**PROBLEM REQUIREMENTS:** Could you arrange every line of text in the data below as one numbered list, without the blank lines and without the pictures?

↓

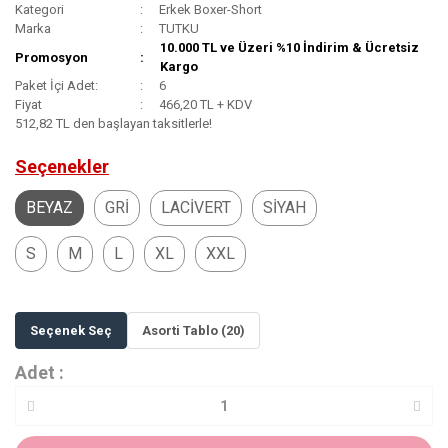
Kategori
Erkek Boxer-Short
Marka
TUTKU
10.000 TL ve Üzeri %10 İndirim & Ücretsiz
Promosyon
Kargo
Paket İçi Adet:
6
Fiyat
466,20 TL + KDV
512,82 TL den başlayan taksitlerle!
Seçenekler
BEYAZ
GRİ
LACİVERT
SİYAH
S
M
L
XL
XXL
Seçenek Seç
Asorti Tablo (20)
Adet :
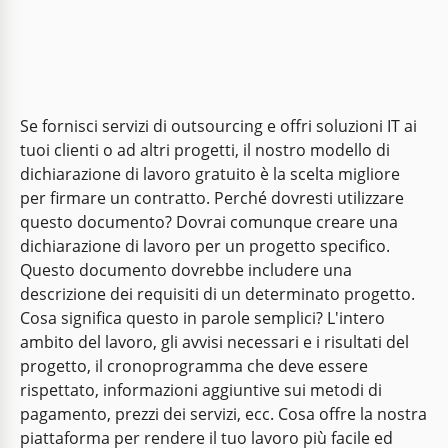
Se fornisci servizi di outsourcing e offri soluzioni IT ai
tuoi clienti o ad altri progetti, il nostro modello di
dichiarazione di lavoro gratuito è la scelta migliore
per firmare un contratto. Perché dovresti utilizzare
questo documento? Dovrai comunque creare una
dichiarazione di lavoro per un progetto specifico.
Questo documento dovrebbe includere una
descrizione dei requisiti di un determinato progetto.
Cosa significa questo in parole semplici? L'intero
ambito del lavoro, gli avvisi necessari e i risultati del
progetto, il cronoprogramma che deve essere
rispettato, informazioni aggiuntive sui metodi di
pagamento, prezzi dei servizi, ecc. Cosa offre la nostra
piattaforma per rendere il tuo lavoro più facile ed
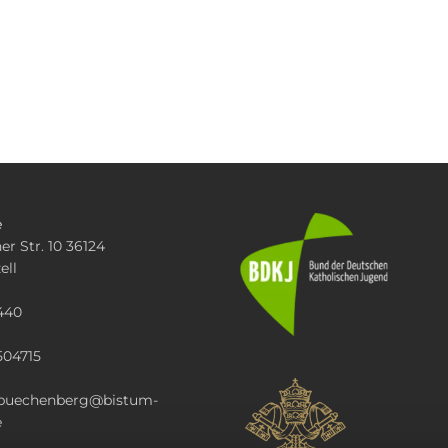
e
er Str. 10 36124
ell
440
504715
i.buechenberg@bistum-
e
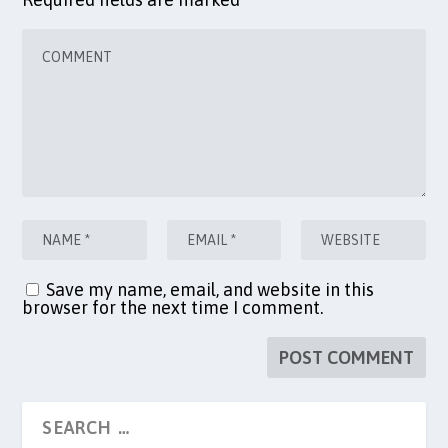
Save my name, email, and website in this
browser for the next time I comment.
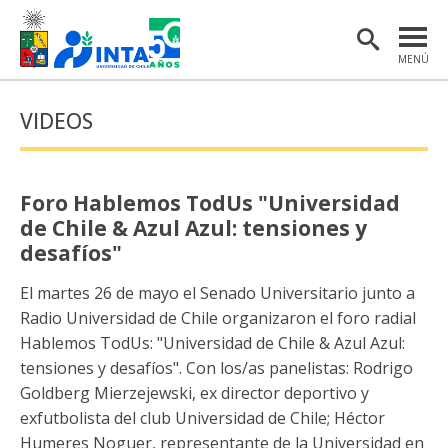
MENÚ
PORTADA
VIDEOS
INSTITUTO
POSTGRADO
Foro Hablemos TodUs "Universidad
INVESTIGACIÓN
de Chile & Azul Azul: tensiones y
desafíos"
EXTENSIÓN Y COMUNICACIONES
El martes 26 de mayo el Senado Universitario junto a
MATERIAL DE INTERÉS
Radio Universidad de Chile organizaron el foro radial
Hablemos TodUs: "Universidad de Chile & Azul Azul:
ENGLISH
tensiones y desafíos". Con los/as panelistas: Rodrigo
Goldberg Mierzejewski, ex director deportivo y
Estudiantes
Académicas/os
exfutbolista del club Universidad de Chile; Héctor
Humeres Noguer, representante de la Universidad en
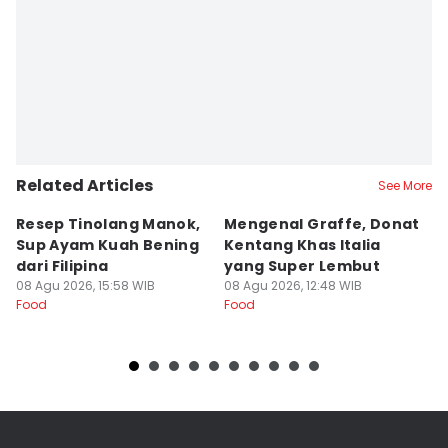
Related Articles
See More
Resep Tinolang Manok,
Mengenal Graffe, Donat
M
Sup Ayam Kuah Bening
Kentang Khas Italia
N
dari Filipina
yang Super Lembut
y
08 Agu 2026, 15:58 WIB
08 Agu 2026, 12:48 WIB
08
Food
Food
Fo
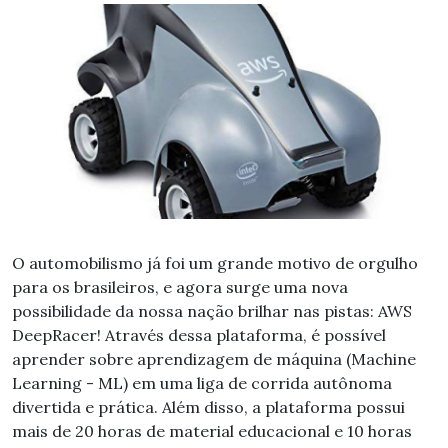
O automobilismo já foi um grande motivo de orgulho
para os brasileiros, e agora surge uma nova
possibilidade da nossa nação brilhar nas pistas: AWS
DeepRacer! Através dessa plataforma, é possível
aprender sobre aprendizagem de máquina (Machine
Learning - ML) em uma liga de corrida autônoma
divertida e prática. Além disso, a plataforma possui
mais de 20 horas de material educacional e 10 horas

↑

**RESPONSE TO THIS TASK:**
1. Kategori
2. Erkek Boxer-Short
3. Marka
4. TUTKU
5. 10.000 TL ve Üzeri %10 İndirim & Ücretsiz
6. Promosyon
7. Kargo
8. Paket İçi Adet:
9. 6
10. Fiyat
11. 466,20 TL + KDV
12. 512,82 TL den başlayan taksitlerle!
13. Seçenekler
14. BEYAZ
15. GRİ
16. LACİVERT
17. SİYAH
18. S
19. M
20. L
21. XL
22. XXL
23. Seçenek Seç
24. Asorti Tablo (20)
25. Adet :
26. Se fornisci servizi di outsourcing e offri soluzioni IT ai
27. tuoi clienti o ad altri progetti, il nostro modello di
28. dichiarazione di lavoro gratuito è la scelta migliore
29. per firmare un contratto. Perché dovresti utilizzare
30. questo documento? Dovrai comunque creare una
31. dichiarazione di lavoro per un progetto specifico.
32. Questo documento dovrebbe includere una
33. descrizione dei requisiti di un determinato progetto.
34. Cosa significa questo in parole semplici? L'intero
35. ambito del lavoro, gli avvisi necessari e i risultati del
36. progetto, il cronoprogramma che deve essere
37. rispettato, informazioni aggiuntive sui metodi di
38. pagamento, prezzi dei servizi, ecc. Cosa offre la nostra
39. piattaforma per rendere il tuo lavoro più facile ed
40. e
41. er Str. 10 36124
42. ell
43. 440
44. 504715
45. i.buechenberg@bistum-
46. e
47. Save my name, email, and website in this
48. browser for the next time I comment.
49. MENÚ
50. PORTADA
51. VIDEOS
52. INSTITUTO
53. POSTGRADO
54. Foro Hablemos TodUs "Universidad
55. INVESTIGACIÓN
56. de Chile & Azul Azul: tensiones y
57. desafíos"
58. EXTENSIÓN Y COMUNICACIONES
59. El martes 26 de mayo el Senado Universitario junto a
60. MATERIAL DE INTERÉS
61. Radio Universidad de Chile organizaron el foro radial
62. Hablemos TodUs: "Universidad de Chile & Azul Azul:
63. ENGLISH
64. tensiones y desafíos". Con los/as panelistas: Rodrigo
65. Goldberg Mierzejewski, ex director deportivo y
66. Estudiantes
67. Académicas/os
68. exfutbolista del club Universidad de Chile; Héctor
69. Humeres Noguer, representante de la Universidad en
70. Related Articles
71. See More
72. Resep Tinolang Manok,
73. Mengenal Graffe, Donat
74. M
75. Sup Ayam Kuah Bening
76. Kentang Khas Italia
77. N
78. dari Filipina
79. yang Super Lembut
80. y
81. 08 Agu 2026, 15:58 WIB
82. 08 Agu 2026, 12:48 WIB
83. 08
84. Food
85. Food
86. Fo
87. O automobilismo já foi um grande motivo de orgulho
88. para os brasileiros, e agora surge uma nova
89. possibilidade da nossa nação brilhar nas pistas: AWS
90. DeepRacer! Através dessa plataforma, é possível
91. aprender sobre aprendizagem de máquina (Machine
92. Learning - ML) em uma liga de corrida autônoma
93. divertida e prática. Além disso, a plataforma possui
94. mais de 20 horas de material educacional e 10 horas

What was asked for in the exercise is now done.